One of the best American novels of all time (written by Harper Lee) was adapted into one of the best American family films ever made. Gregory Peck is just superb and won a well-deserved Oscar as Atticus Finch, the lawyer in 1930s Alabama who defends a black man falsely accused of raping a white girl.
As seen through the eyes of Atticus’s young daughter Scout (Badham, sister of WarGames director John), it’s as much about the lessons his children learn about courage and fairness as it is about the case and racism in the South.
Badham is natural and believable (she was nominated for an Oscar), and there is moving support from Phillip Alford as her older brother Jem and John Megna as their pal Dill (when Lee wrote the book, she modelled Dill on her childhood friend, Truman Capote).
Meanwhile, Robert Duvall, in his first big-screen role, makes a lasting impression as kids’ boogeyman Boo Radley, the neighbour who, according to Jem, is kept chained up by his father, ‘eats raw squirrels and all the cats he can catch… his teeth are yella and rotten. His eyes are popped. And he drools most of the time.’

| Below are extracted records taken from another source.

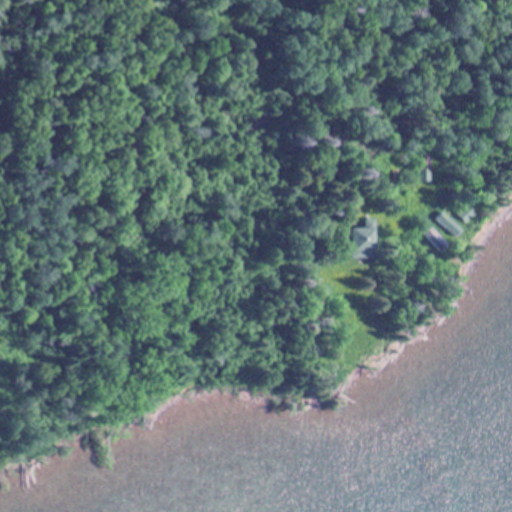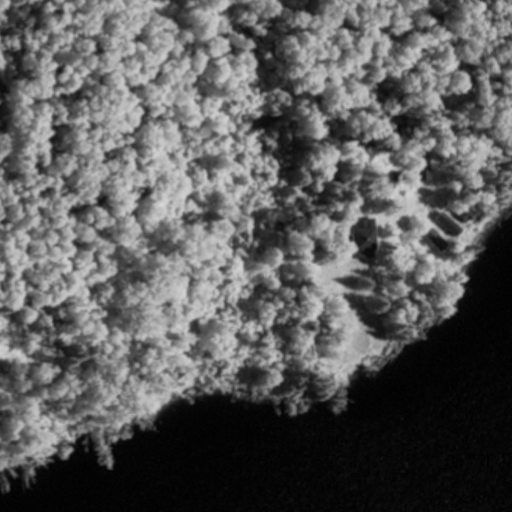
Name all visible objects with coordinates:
building: (421, 162)
building: (420, 165)
building: (421, 176)
building: (461, 212)
building: (461, 213)
building: (445, 222)
building: (432, 236)
building: (360, 237)
building: (358, 242)
building: (467, 254)
road: (236, 321)
building: (320, 412)
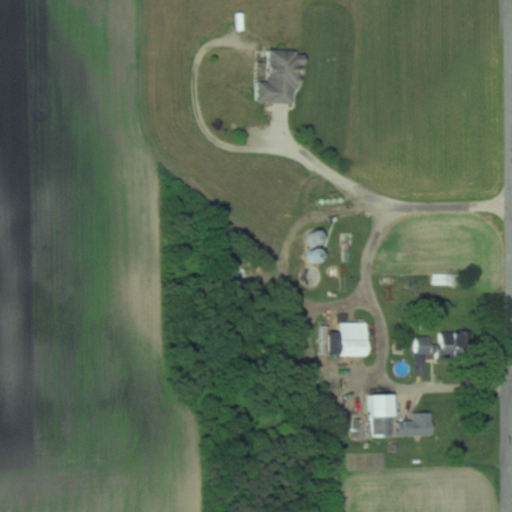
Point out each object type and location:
building: (276, 77)
road: (328, 171)
road: (510, 255)
building: (307, 276)
road: (368, 299)
building: (346, 340)
building: (437, 345)
building: (378, 415)
building: (414, 425)
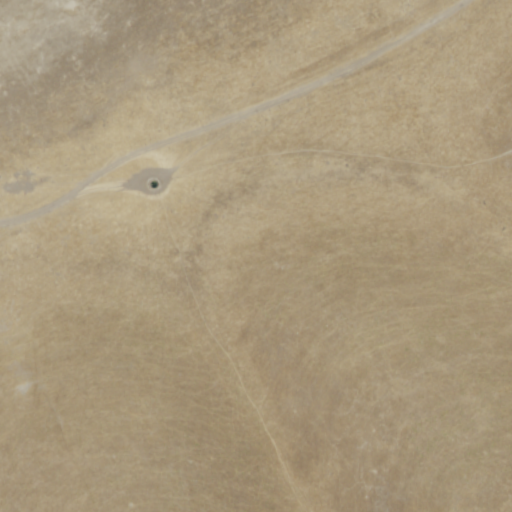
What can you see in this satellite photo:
road: (224, 113)
road: (13, 218)
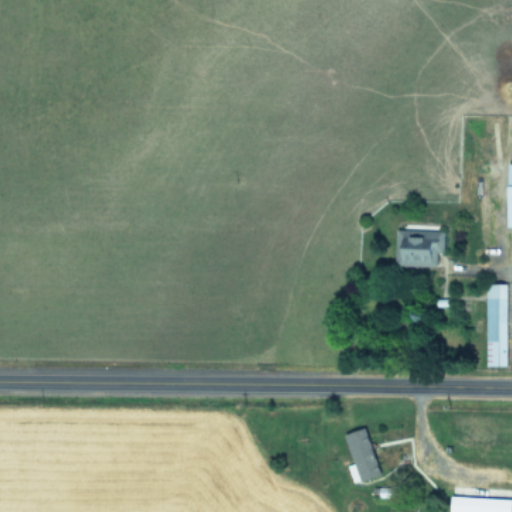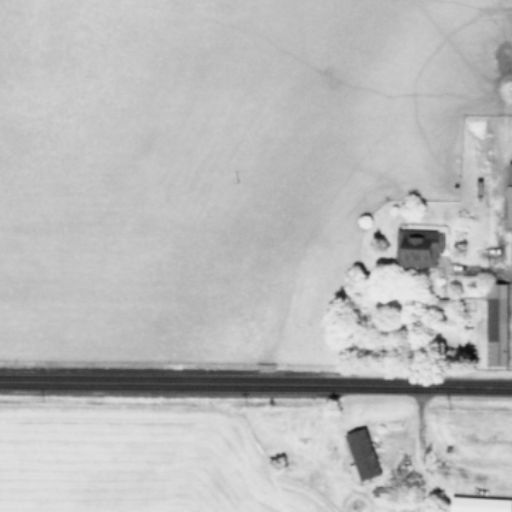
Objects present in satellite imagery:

Yes, there are moments that some children may find scary, and the film does have adult themes, but it’s essential, heartfelt viewing for everyone.
Is To Kill A Mockingbird suitable for kids? Here are our parents’ notes...
This does have adult themes so is not suitable for children under 10. The rape is not strongly described.
There are some very intense moments as a mob tries to take a prisoner from jail so they can kill him. Also, the children are pursued by shadows when they are on the streets at night.
Viewers may be scared by Boo Radley.
Parents should also note the movie contains the racist word ‘n***er’.